• What is required
Only the lines below from the one with "root of tail: (253, 153)" through the one with "right back paw: (408, 597)" are to be written out, exactly and without any images.

+ + + + +

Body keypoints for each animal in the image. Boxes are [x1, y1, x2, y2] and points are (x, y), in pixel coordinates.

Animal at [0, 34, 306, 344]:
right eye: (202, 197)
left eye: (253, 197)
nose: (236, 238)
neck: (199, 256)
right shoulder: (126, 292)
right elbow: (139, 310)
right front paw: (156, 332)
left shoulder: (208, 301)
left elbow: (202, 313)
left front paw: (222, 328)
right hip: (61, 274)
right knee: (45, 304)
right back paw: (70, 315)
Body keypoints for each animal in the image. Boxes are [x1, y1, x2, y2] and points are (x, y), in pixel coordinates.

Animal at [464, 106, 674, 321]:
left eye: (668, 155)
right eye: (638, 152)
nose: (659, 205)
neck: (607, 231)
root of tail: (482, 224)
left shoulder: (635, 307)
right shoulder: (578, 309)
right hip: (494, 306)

+ + + + +

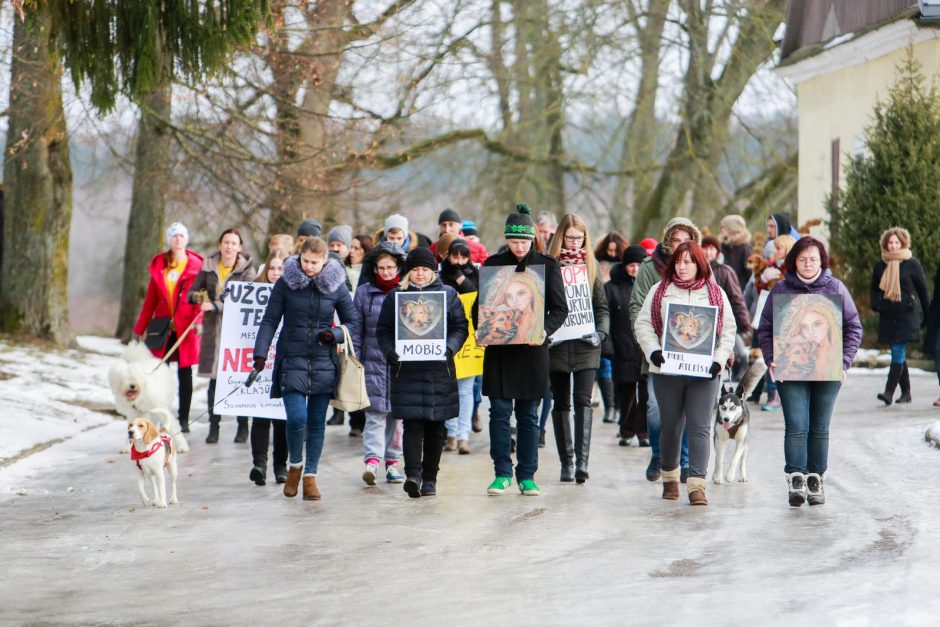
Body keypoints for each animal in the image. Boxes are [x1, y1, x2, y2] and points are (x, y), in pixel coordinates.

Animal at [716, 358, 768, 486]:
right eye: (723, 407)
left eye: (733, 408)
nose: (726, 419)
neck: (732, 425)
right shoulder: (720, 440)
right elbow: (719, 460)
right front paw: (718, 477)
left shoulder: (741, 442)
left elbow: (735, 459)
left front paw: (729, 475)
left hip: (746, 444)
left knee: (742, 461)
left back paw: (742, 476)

+ + + + +

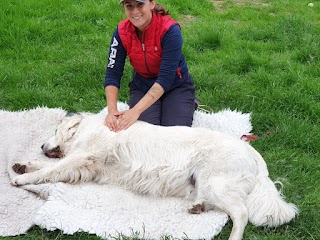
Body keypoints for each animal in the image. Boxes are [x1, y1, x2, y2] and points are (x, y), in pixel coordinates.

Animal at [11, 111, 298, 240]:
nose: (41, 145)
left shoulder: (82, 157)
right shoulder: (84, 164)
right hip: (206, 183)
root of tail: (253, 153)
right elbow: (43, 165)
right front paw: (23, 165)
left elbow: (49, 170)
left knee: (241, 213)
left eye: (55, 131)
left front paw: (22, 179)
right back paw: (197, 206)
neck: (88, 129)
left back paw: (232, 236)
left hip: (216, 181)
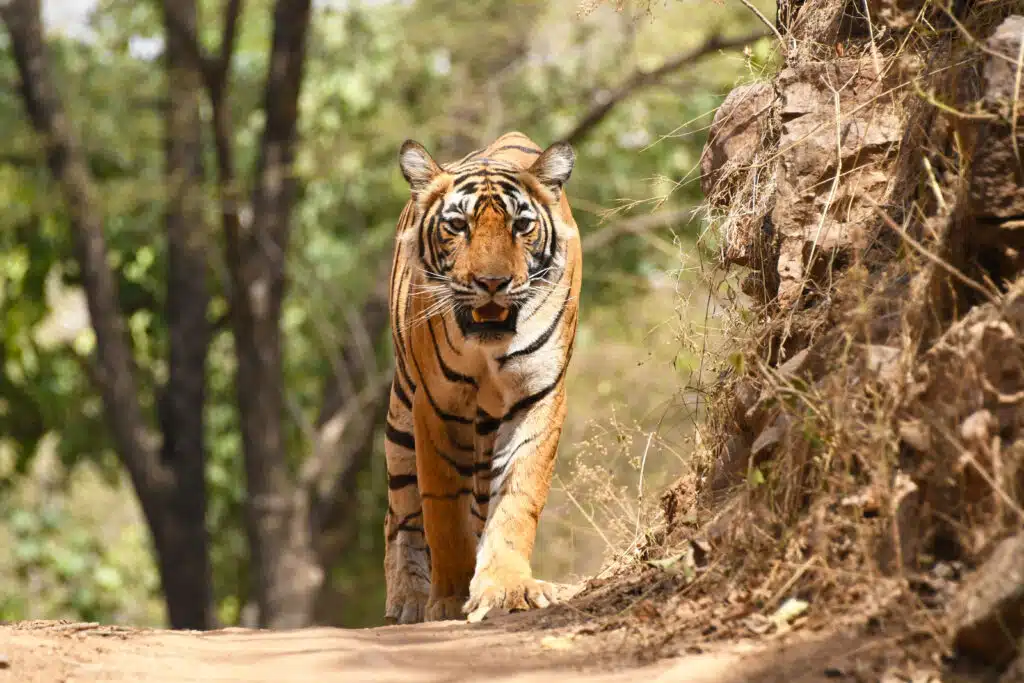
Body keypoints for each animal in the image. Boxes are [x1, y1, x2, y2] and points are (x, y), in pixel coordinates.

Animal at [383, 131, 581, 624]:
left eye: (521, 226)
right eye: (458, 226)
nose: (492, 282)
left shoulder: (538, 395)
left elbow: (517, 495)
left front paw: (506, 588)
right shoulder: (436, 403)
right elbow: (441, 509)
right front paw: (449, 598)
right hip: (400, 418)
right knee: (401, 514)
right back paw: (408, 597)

+ + + + +

• Task answer
root of tail: (253, 153)
right elbow: (43, 165)
right front paw: (23, 165)
left elbow: (49, 170)
left knee: (241, 213)
left eye: (55, 131)
left front paw: (22, 179)
right back paw: (197, 206)
neck: (88, 129)
left back paw: (232, 236)
left hip: (216, 181)
Body keypoints for each animal in the image. Boxes are [x1, y1, x2, y2] and points are (x, y), in pixel coordinates.

Animal at [383, 131, 581, 624]:
left eye: (521, 226)
right eye: (458, 226)
nose: (492, 282)
left shoulder: (538, 395)
left elbow: (517, 495)
left front paw: (506, 588)
right shoulder: (436, 403)
right elbow: (441, 509)
right front paw: (449, 598)
right hip: (400, 418)
right knee: (401, 514)
right back paw: (408, 597)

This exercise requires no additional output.